- O ejderha, yoksulluk elinde bir kurtcağız kesilir. Mevki ve mal yüzünden bir sivrisinek büyür, çaylaklaşır!
- کرمکست آن اژدها از دست فقر ** پشهای گردد ز جاه و مال صقر
- Ejderhayı ayrılık karı içinde tut, sakın onu Irak güneşinin altına getirme.
- اژدها را دار در برف فراق ** هین مکش او را به خورشید عراق
- Ejderhan donmuş bir halde iken selâmettesin fakat kurtuldu, kendine geldi mi ona lokma olursun.
- تا فسرده میبود آن اژدهات ** لقمهی اویی چو او یابد نجات
- Onu mat et de mat olmaktan emin ol.
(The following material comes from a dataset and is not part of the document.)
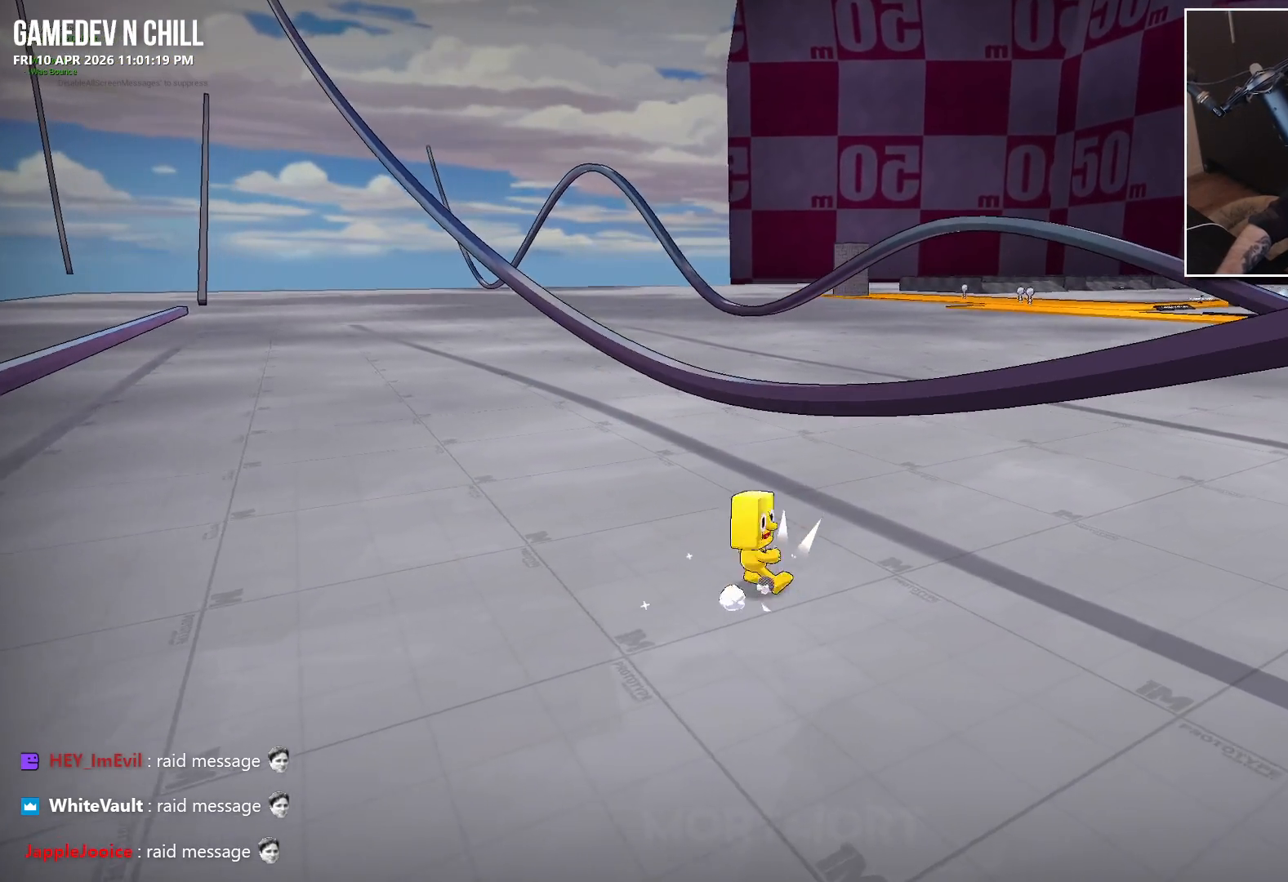
{"buttons": [], "left_stick": "right", "right_stick": "center", "events": [[284, "left_stick", "down"], [500, "left_stick", "right"]]}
Ona pek acıma, o iyilik edilecek kişi değildir.
- مات کن او را و آمن شو ز مات ** رحم کم کن نیست او ز اهل صلات
- Üstüne şehvet güneşi vurdu mu o geberesice hemen yarasa gibi kanatlarını çırpmaya, uçmaya başlar. 1060
- کان تف خورشید شهوت بر زند ** آن خفاش مردریگت پر زند
- Ercesine onu savaşa çek, babayiğitçe onunla vuruş… Allah, sana vuslatıyla karşılık versin!
- میکشانش در جهاد و در قتال ** مردوار الله یجزیک الوصال
- Hulâsa o adam ejderhayı getirip de o korkunç şey, sıcak havada kendine gelince,
- چونک آن مرد اژدها را آورید ** در هوای گرم خوش شد آن مرید
- O fitneleri meydana çıkardı. Hattâ azizim, söylediklerimizin yüz kat üstününü yaptı!
- لاجرم آن فتنهها کرد ای عزیز ** بیست همچندان که ما گفتیم نیز
- Sen ona zahmet, eziyet vermeden uslu, rahat ve vefakâr bir halde tutmayı mı umuyorsun?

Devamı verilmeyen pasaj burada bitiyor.